Data wrangling, also known as data cleaning or data munging, involves preparing raw data for analysis by transforming it into a more useful format. This process includes detecting and correcting errors, handling missing values, and reorganizing data for analysis. Using the tidyverse, we can streamline these tasks efficiently. After importing the data, you'll typically start by exploring it, identifying patterns, and making necessary adjustments to prepare it for visualization and further analysis. This foundational step ensures that your data is accurate, consistent, and ready for insightful exploration.

### Vectors and Data Frames and Tibbles oh my!
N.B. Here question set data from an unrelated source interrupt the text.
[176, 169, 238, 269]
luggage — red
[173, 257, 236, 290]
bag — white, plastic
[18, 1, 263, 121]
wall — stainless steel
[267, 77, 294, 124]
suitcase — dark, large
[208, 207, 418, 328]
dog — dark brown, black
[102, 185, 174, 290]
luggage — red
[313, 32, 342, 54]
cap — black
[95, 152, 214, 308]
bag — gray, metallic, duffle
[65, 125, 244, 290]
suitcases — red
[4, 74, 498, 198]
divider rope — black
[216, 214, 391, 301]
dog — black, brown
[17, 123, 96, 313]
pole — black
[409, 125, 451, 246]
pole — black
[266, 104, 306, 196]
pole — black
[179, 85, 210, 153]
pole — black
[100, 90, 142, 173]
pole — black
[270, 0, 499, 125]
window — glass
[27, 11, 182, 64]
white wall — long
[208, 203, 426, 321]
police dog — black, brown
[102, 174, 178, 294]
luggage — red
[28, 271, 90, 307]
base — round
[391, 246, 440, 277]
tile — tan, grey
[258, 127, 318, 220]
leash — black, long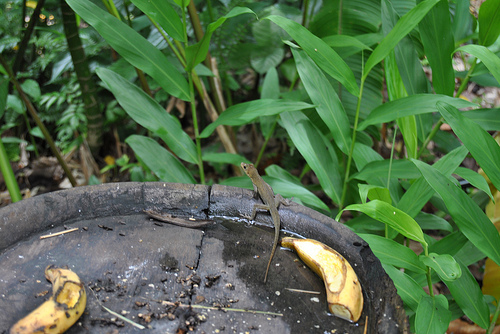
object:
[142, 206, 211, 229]
object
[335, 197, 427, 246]
leaves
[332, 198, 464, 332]
weeds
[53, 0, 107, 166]
trunk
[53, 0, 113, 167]
plant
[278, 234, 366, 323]
banana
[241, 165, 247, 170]
eye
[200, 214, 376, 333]
water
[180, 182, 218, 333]
crack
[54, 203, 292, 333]
stand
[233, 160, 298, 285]
lizard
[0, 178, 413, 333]
bird bath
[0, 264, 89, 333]
banana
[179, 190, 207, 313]
crack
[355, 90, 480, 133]
leaves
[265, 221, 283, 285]
tail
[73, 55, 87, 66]
stripes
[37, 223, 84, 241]
stick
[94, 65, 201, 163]
leaf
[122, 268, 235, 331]
pieces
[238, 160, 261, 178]
head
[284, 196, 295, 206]
foot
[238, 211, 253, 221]
foot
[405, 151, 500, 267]
leaf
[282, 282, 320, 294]
stick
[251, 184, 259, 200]
arms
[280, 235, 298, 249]
stem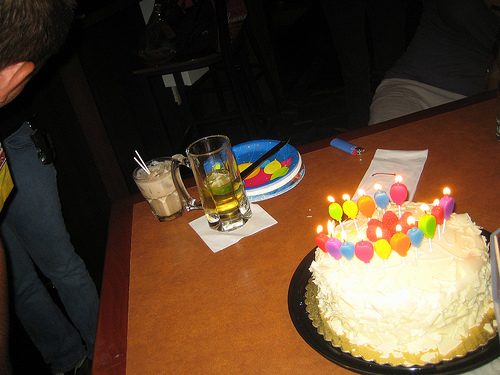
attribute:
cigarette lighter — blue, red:
[328, 137, 364, 157]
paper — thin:
[209, 228, 229, 238]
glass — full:
[128, 149, 188, 223]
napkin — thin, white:
[184, 197, 277, 254]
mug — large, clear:
[168, 141, 267, 243]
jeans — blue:
[2, 121, 102, 371]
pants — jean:
[1, 118, 93, 336]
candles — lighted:
[315, 192, 432, 247]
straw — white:
[126, 145, 163, 182]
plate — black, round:
[272, 277, 304, 331]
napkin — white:
[179, 221, 225, 252]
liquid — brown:
[150, 166, 162, 173]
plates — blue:
[255, 173, 300, 187]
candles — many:
[311, 171, 458, 264]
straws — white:
[131, 148, 150, 177]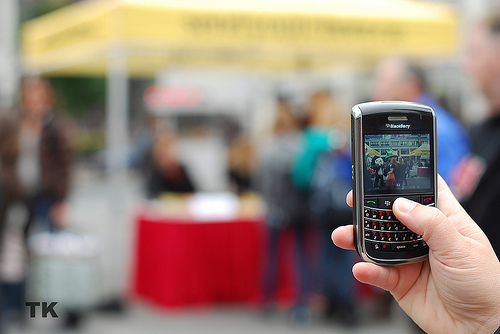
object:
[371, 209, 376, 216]
number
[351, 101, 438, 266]
phone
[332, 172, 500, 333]
man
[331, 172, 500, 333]
hand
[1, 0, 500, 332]
picture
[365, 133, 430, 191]
screen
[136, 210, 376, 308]
table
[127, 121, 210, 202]
people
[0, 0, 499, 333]
background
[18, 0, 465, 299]
tent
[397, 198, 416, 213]
fingernail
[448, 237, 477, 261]
wrinkles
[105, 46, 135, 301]
pole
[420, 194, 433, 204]
buttons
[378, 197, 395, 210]
button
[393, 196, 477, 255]
thumb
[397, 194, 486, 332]
palm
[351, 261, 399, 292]
pinky finger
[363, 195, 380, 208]
button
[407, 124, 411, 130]
letters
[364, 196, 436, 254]
keyboard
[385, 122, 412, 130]
logo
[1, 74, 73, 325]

First, it's important to understand the type of object we just created. In R, tabular data like you find in a spreadsheet is stored in a **data frame**, one of the fundamental **data structures** in R. A data frame is a rectangular, two-dimensional data structure. That is, it has both columns and rows. Data frames can store multiple **data types**, such as numeric, character, and logical data, also known as classes. 

A **tibble** is a tidyverse version of the standard R data frame. For our purposes, the differences are minor enough that we can generally use the terms interchangeably, but to be precise, we will be working with tibbles in this lesson. All tibbles are data frames, but not all data frames are tibbles. 

Another important R data structure is a **vector**. A vector is a one-dimensional data structure. That is, it is simply a sequence of elements. A vector can have only one data type. Data frames are created from multiple vectors, that is, each column in a data frame is a vector of the same length.


### Base R functions for exploring data

`View()` opens the data as a file in your documents pane.This is a good way to see the data in a familiar spreadsheet-like format.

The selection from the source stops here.